Хорошенькое начало получит дальнейшее развитие с появлением на сцене главы семейства — Амалии, которую играет Ольга Аросева. О ее наступлении возвестил скандал за сценой, и появившаяся артистка, вся взлохмаченная и возбужденная, прокричала:
— Дура! Она еще торчала в моем доме… Я ничего для нее не жалела — то тарелка макарон (дались им эти макароны. — М.Р.), то яички. По два яичка каждое утро. Одна Мадонна знает…
Не знаю, как Мадонна, а всем уже известно, что в Театре Сатиры так репетировали спектакль «Неаполь — город миллионеров» по Эдуардо де Филиппо.
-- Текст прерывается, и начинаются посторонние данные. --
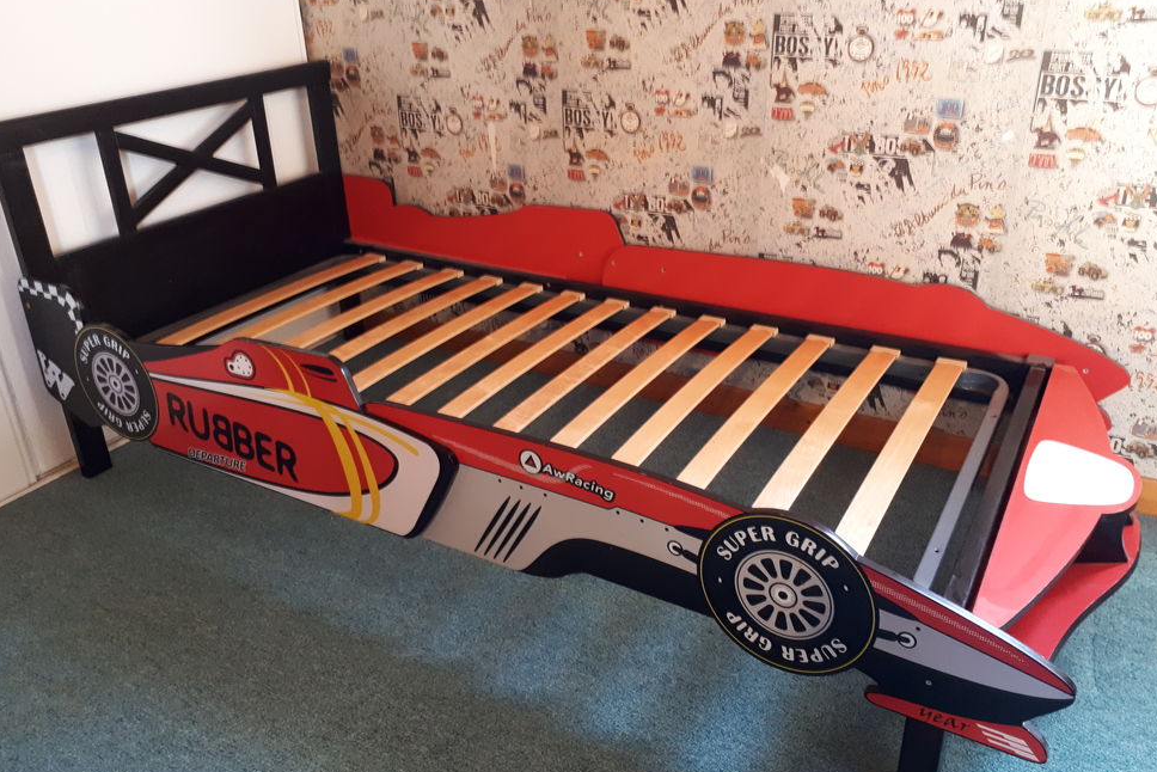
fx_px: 932
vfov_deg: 45.0
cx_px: 575
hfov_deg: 63.6
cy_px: 376
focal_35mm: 29
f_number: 1.9
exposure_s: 1/15
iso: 250
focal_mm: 3.6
На сцене — послевоенный голодный, разоренный город, примерно такой, как многие российские точки постреформенного и посткризисного периода. Что ж теперь удивляться, что у людей на уме одна шамовка. «Неаполь» на Садовом кольце, супротив главного китайского ресторана «Пекин» выстраивает режиссер Михаил Мокеев, который как-то странно притих в шестом ряду и наблюдает всю эту продуктовую вакханалию первого акта. Почему-то не останавливает действия и не делает замечаний артистам.
— Яйца тухлые, макароны скисли, — противным голосом кричит подруга Амалии — артистка Фруктина — и убегает. В захлопнувшуюся за ней дверь летит, кажется, сковородка. Под мелодию явно неаполитанского происхождения выясняется, что семья Амалии, чтобы выжить, заводит частное дело — открывает кафешку, а под его прикрытием спекулирует дефицитными продуктами. Причем всем заправляет, естественно, Аросева, а муж ее, Мишулин, контуженный на войне, регулярно теряет память и временами сильно смахивает на идиота. Идиот у Мишулина растерянный и очень печальный с глазами цвета кофейных зерен. Он еще всех удивит — и как персонаж, и как артист… Впрочем, окончательным идиотом его делает все семейство в финале первого акта. Но до этого еще далеко.
Пока же на сцене легкий хаос из фрагментов будущих декораций. Спартак Мишулин обсуждает с сыном — Тениным, как ему лучше высовываться из-за ширмы встать боком или в три четверти, чтобы не получить пустой миской по морде. В это время его дочь — Марина Ильина — болтает с актрисой Натальей Защипиной. Ольга Аросева устроила себе перекур. Режиссер Мокеев продолжает не вмешиваться, как будто объявил итальянскую забастовку.
Затянувшись сигаретой, Аросева привычным движением заправила в лифчик мятую купюру.
— Когда после репетиции я прихожу домой, — смеется она, — раздеваюсь, то из меня выпадают эти самые «деньги».
— Ольга Александровна, а как вы думаете, России далеко до ситуации, описанной итальянским драматургом?
— Это сложный философский вопрос. Но во всяком случае то, что все в жизни повторяется — и война, и передел собственности, и страдания простых людей, это есть. У моей героини своя правда, вполне уважаемая — она хочет, чтобы ее семья была сытой. Разве она плохо делает? Сегодня такой вопрос ребром стоит перед каждым — иметь дело с мафией, спекулянтами, чиновниками-взяточниками или не иметь: «Будем честными, но помрем с голоду». Вот, скажем, я же могу обмануть нашего директора и сказать, что отправляюсь в библиотеку, а сама махну на халтуры. С одной стороны — обман, но с другой — как мне жить на театральные гроши?